Former Michigan Democratic Party Chairman Lon Johnson also attended the private fundraiser with his wife, Julianna Smoot, former White House social secretary and deputy manager on President Barack Obama’s 2012 re-election campaign.
Guests mingled on the lawn overlooking the Detroit Golf Club, which recently hosted the PGA Tour’s Rocket Mortgage Classic. Golfers at a nearby tee box occasionally peered over as attendees dined on mushroom burger sliders, pickled beat skewers and crab bites.
“The last thing you all need is another tax cut, and you ain’t getting it from me,” Biden told the affluent crowd, saying he would focus on growing the middle class if elected.
“When they do well, the wealthy do very well, and the poor have hope and have a way up.”
Biden rarely mentioned his Democratic primary competitors — joking that there were about 300 of them — until local businessman George Barnes, owner of Heritage Optical, urged him to be tougher in the Detroit debate next week.
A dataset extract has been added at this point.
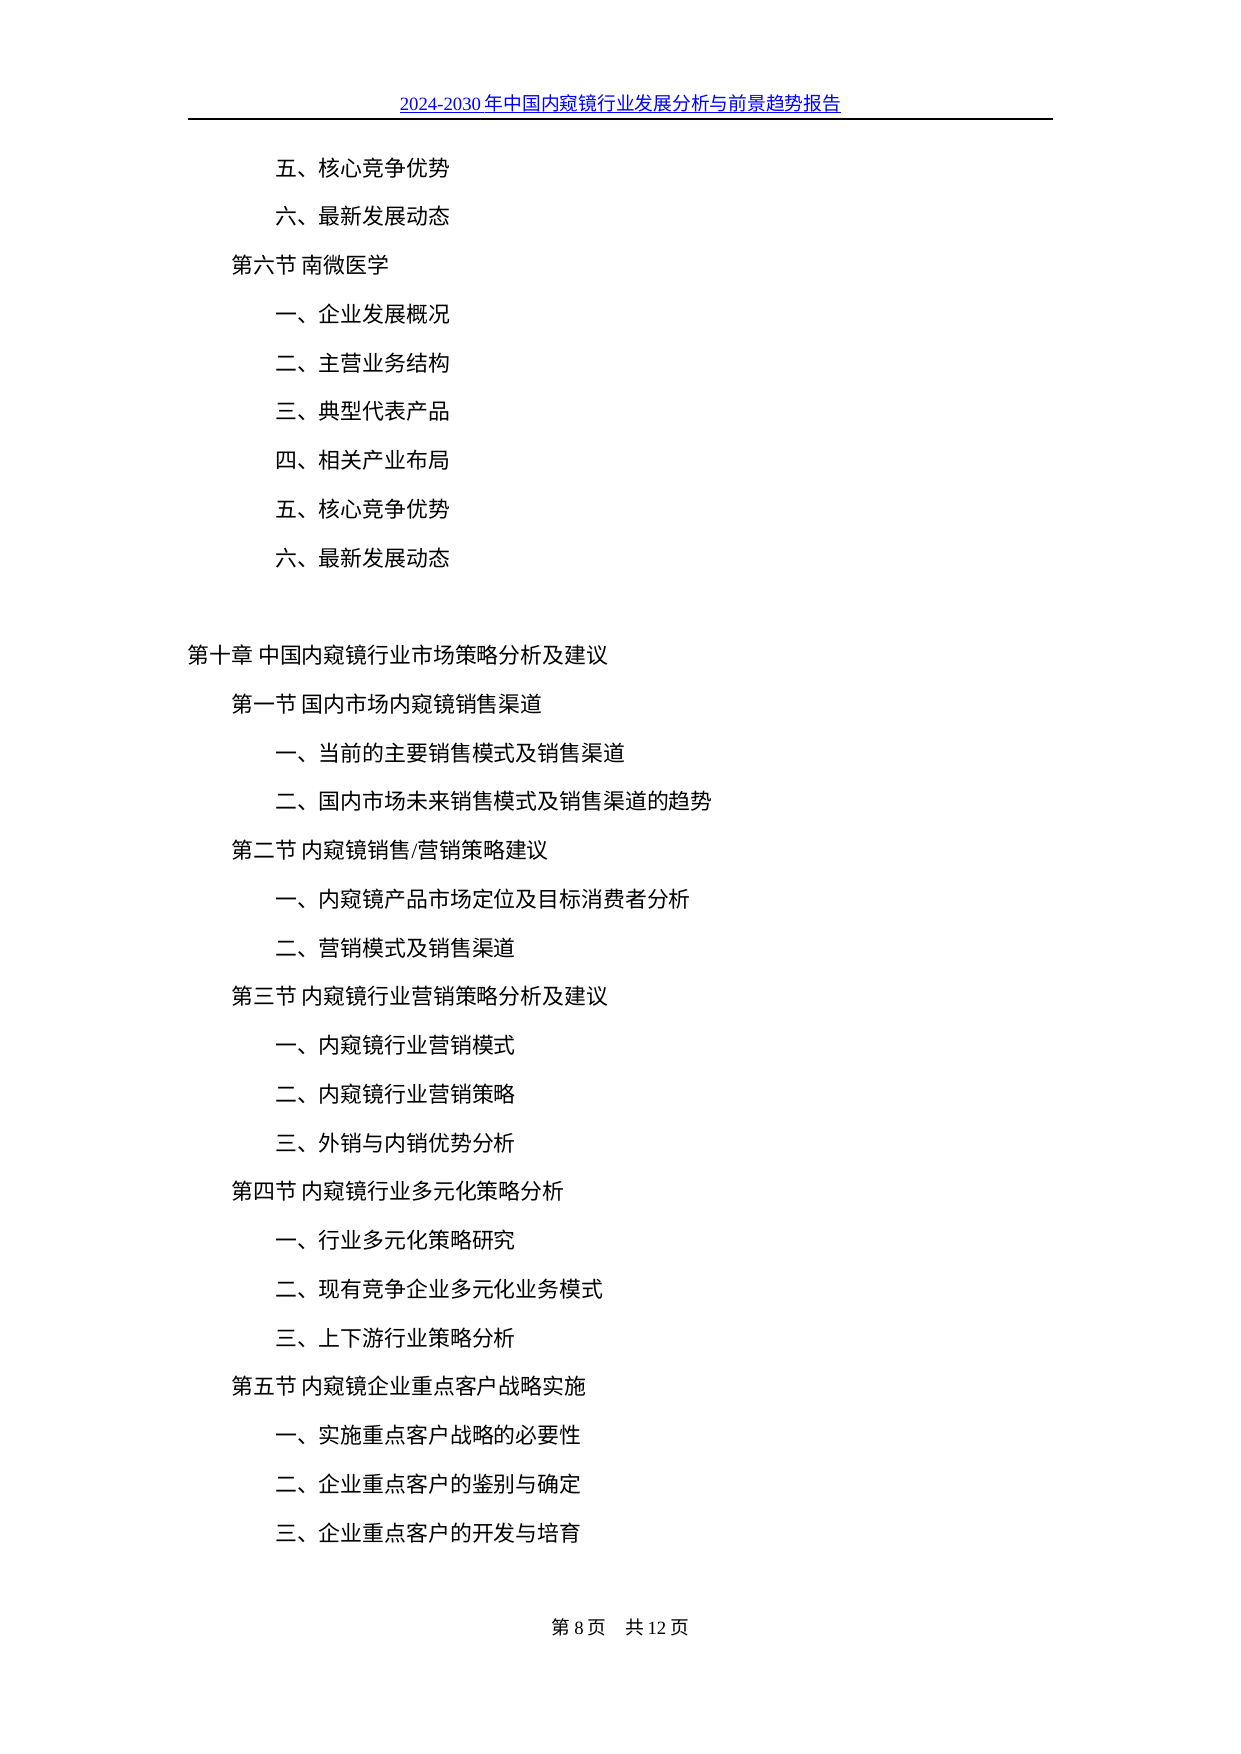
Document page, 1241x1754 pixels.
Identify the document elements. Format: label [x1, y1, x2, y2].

“I’m not going to be as polite this time,” Biden vowed, referencing his sparring with Sen. Kamala Harris of California in the first debate. “Because this is the same person who asked me to come to California and nominate her in her convention.”
Barnes told Biden that criticism from Harris and Sen. Cory Booker of New Jersey could make him an even stronger candidate against Trump in the general election.
Booker on Wednesday accused Biden of being an “architect of mass incarceration” for helping pass a 1994 crime bill, a characterization the former senator disputed that afternoon.
“If they want to argue about the past, I can do that,” Biden said as he wrapped up his roughly 30-minute fundraiser speech. “I got a past I’m proud of. They got a past that’s not quite so good.”